Śmierć Edwardsa to wielka strata dla świata wyścigów. Od 2008 roku utalentowany kierowca notował kapitalne wyniki w serii Porsche Supercup. W tym sezonie był zdecydowanym liderem serii. Na początku listopada w Abu Zabi miał przypieczętować triumf w tegorocznej edycji Porsche Supercup.
Edwards wielokrotnie toczył emocjonujące pojedynki z Kubą Giermaziakiem. Do kierowcy z Godurowa informacja o śmierci rywala dotarła podczas pobytu w Stanach Zjednoczonych. - Na początku było niedowierzanie. Myślałem, że to jakiś ponury żart. Sean nie tylko był moim rywalem z toru.
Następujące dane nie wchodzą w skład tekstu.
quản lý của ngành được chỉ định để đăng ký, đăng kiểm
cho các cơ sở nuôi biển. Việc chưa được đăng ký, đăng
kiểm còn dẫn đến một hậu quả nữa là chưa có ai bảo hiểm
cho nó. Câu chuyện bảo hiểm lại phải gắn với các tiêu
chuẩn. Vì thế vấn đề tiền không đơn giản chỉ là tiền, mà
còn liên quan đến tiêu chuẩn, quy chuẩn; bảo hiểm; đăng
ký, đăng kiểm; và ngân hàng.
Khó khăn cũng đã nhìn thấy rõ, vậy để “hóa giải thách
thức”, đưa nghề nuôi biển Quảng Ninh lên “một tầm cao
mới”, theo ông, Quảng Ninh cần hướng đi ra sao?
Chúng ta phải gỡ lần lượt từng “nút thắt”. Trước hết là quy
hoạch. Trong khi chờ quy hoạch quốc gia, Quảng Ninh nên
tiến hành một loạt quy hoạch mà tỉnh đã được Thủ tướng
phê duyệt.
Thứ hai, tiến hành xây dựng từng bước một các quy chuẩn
Był moim przyjacielem. Zawsze wyznawałem zasadę, że nie nawiązuje bliższych kontaktów z kierowcami, z którymi rywalizuję na torze. Sean Edwards był wyjątkiem… Jeszcze wczoraj rozmawiałem z nim przez telefon. Przekazuję wyrazy szczerego współczucia rodzinie i wszystkim bliskim Seana Edwardsa – powiedział zawodnik Verva Racing Team.
Kuba miał okazję nie tylko rywalizować na torze z Seanem Edwardsem, ale również walczyć z nim w jednym teamie. Podczas wyścigu Rolex 24 at Daytona Giermaziak, Edwards, a także Patrick Pilet i Henrique Cisneros stanowili zespół.